_Work to complete_
Leave the pictures aside and copy all the data exactly.
::::::::
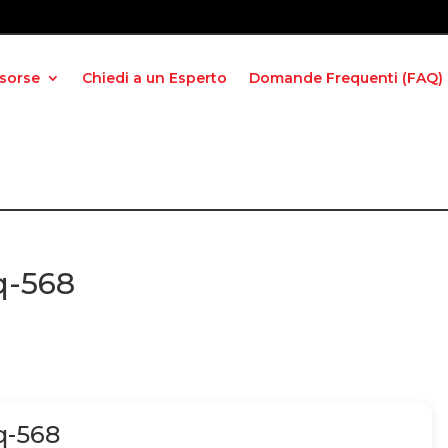
isorse
Chiedi a un Esperto
Domande Frequenti (FAQ)
q-568
q-568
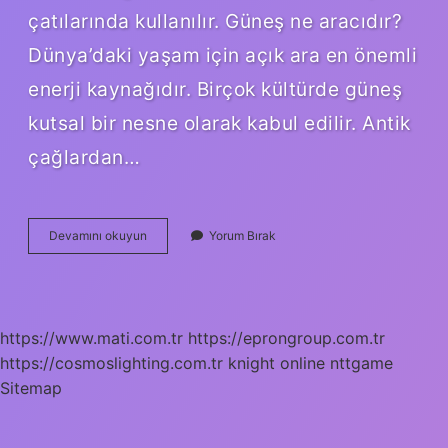
çatılarında kullanılır. Güneş ne aracıdır?
Dünya’daki yaşam için açık ara en önemli
enerji kaynağıdır. Birçok kültürde güneş
kutsal bir nesne olarak kabul edilir. Antik
çağlardan…
Güneş
Devamını okuyun
Yorum Bırak
Tükenmeyen
Bir
Ne
Aracı
https://www.mati.com.tr
https://eprongroup.com.tr
https://cosmoslighting.com.tr
knight online
nttgame
Sitemap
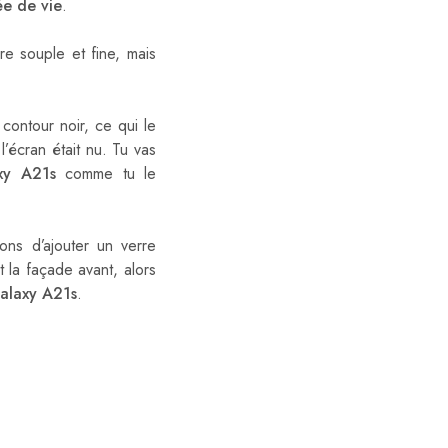
e de vie
.
ière souple et fine, mais
 contour noir, ce qui le
l’écran était nu. Tu vas
xy A21s
comme tu le
ons d’ajouter un verre
t la façade avant, alors
alaxy A21s
.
::::::::
_Solution below_
isorse
Chiedi a un Esperto
Domande Frequenti (FAQ)
q-568
q-568
çatılarında kullanılır. Güneş ne aracıdır?
Dünya’daki yaşam için açık ara en önemli
enerji kaynağıdır. Birçok kültürde güneş
kutsal bir nesne olarak kabul edilir. Antik
çağlardan…
Güneş
Devamını okuyun
Yorum Bırak
Tükenmeyen
Bir
Ne
Aracı
https://www.mati.com.tr
https://eprongroup.com.tr
https://cosmoslighting.com.tr
knight online
nttgame
Sitemap
e de vie
.
ière souple et fine, mais
 contour noir, ce qui le
l’écran était nu. Tu vas
xy A21s
comme tu le
ons d’ajouter un verre
t la façade avant, alors
alaxy A21s
.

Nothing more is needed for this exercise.